Brenner erwiderte nichts. Er lehnte sich zurück, schaute sie lange an und sagte dann: »Du warst doch heute mit Zolli essen, oder?«

»Ja. Kohlrouladen. War gar nicht schlecht.«

»Wie fandest du ihn?«

»Wieso?«

»Einfach so. Wie kam er dir vor?«

Sina wusste nicht, was sie sagen sollte. Ihr war nichts aufgefallen. Zollanger war Zollanger. Ruhig, freundlich, kontrolliert. Man sah ihm nicht an, wie scharf er denken konnte. Ja, man sah ihm so gut wie gar nichts an.

»Was soll diese Frage, Udo?«

»Du weißt doch genau, dass etwas mit ihm ist.«

»Nein. Das weiß ich nicht.«

»Ich sage nur: Januar.«

»Das kann jedem mal passieren«, erwiderte sie. »Er war in Therapie. Sie haben ihn wieder eingesetzt. Also was soll das?«

Brenner ließ einen Augenblick verstreichen. Dann sagte er: »Ich mache mir Sorgen um ihn, Sina. Zolli hat keine Lust mehr. Das sieht man zehn Meilen gegen den Wind. Er hat die Schnauze voll. Und ich muss sagen, ich kann ihn verstehen.«

Sina erwiderte nichts. Sie spürte, dass sie sich verspannte, versuchte aber, sich nichts anmerken zu lassen.

»Ich habe Angst, dass er noch einmal Mist macht, und dann wird es richtig schwierig für ihn, verstehst du, was ich meine?«

Sina schüttelte unwirsch den Kopf und hob abwehrend beide Hände.

»Kein weiteres Wort, Udo, okay? Erstens habe ich überhaupt nicht den Eindruck, dass Martin sich nicht im Griff hat. Und wenn es so wäre, dann ist es nicht unsere Aufgabe, hinter seinem Rücken darüber zu reden, oder?«

»Du kennst ihn nicht so lange wie ich«, entgegnete Brenner. »Irgendetwas stimmt nicht mit ihm. Und … Mann, er hat noch zwei Jahre. Wenn er jetzt noch einmal Scheiße baut, kann es teuer für ihn werden. Meinst du nicht, wir könnten ihn ein bisschen im Auge behalten?«

»Und wie stellst du dir das vor? Udo, das ist doch absurd.«

Brenner faltete die Hände und stützte das Kinn auf.

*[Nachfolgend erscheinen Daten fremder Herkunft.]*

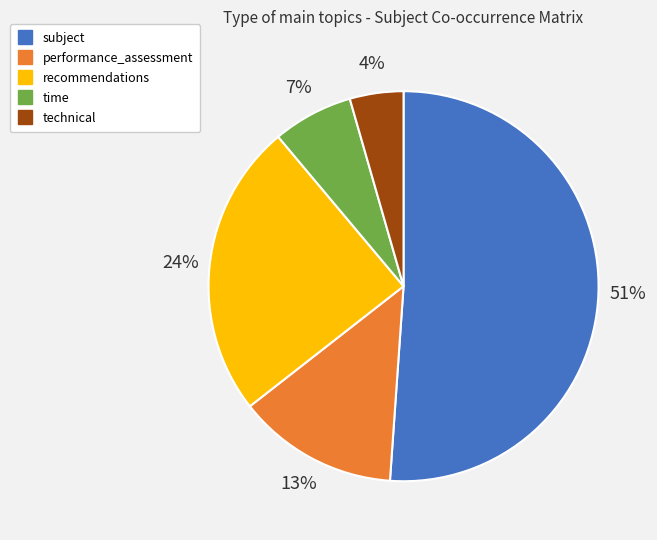

To the nearest percent, what percentage of the pie is recommendations?

24%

»Deshalb rede ich ja mit dir. Du magst ihn. Das weiß ich. Und ich auch. Und das war’s dann auch schon. Findeisen, Brodt und Draeger mögen Zolli nicht besonders. Und Krawczik hasst ihn. Das weißt du so gut wie ich. Und wenn Krawczik eine Gelegenheit findet, sich auf Zollis Kosten eine Beförderung zu verdienen, dann wird er sie nutzen. Meinst du nicht? Oder willst du in zwei Jahren unter Thomas Krawczik arbeiten?«

Sina drehte die Augen zum Himmel. Wie sie solche Gespräche hasste! Udo Brenner sah sie lange an. Aber Sina schwieg.

»Denk wenigstens mal darüber nach«, sagte Brenner und erhob sich.

Sina zuckte mit den Schultern. Nein, unter Krawczik wollte sie nicht arbeiten. Aber unter Udo Brenner?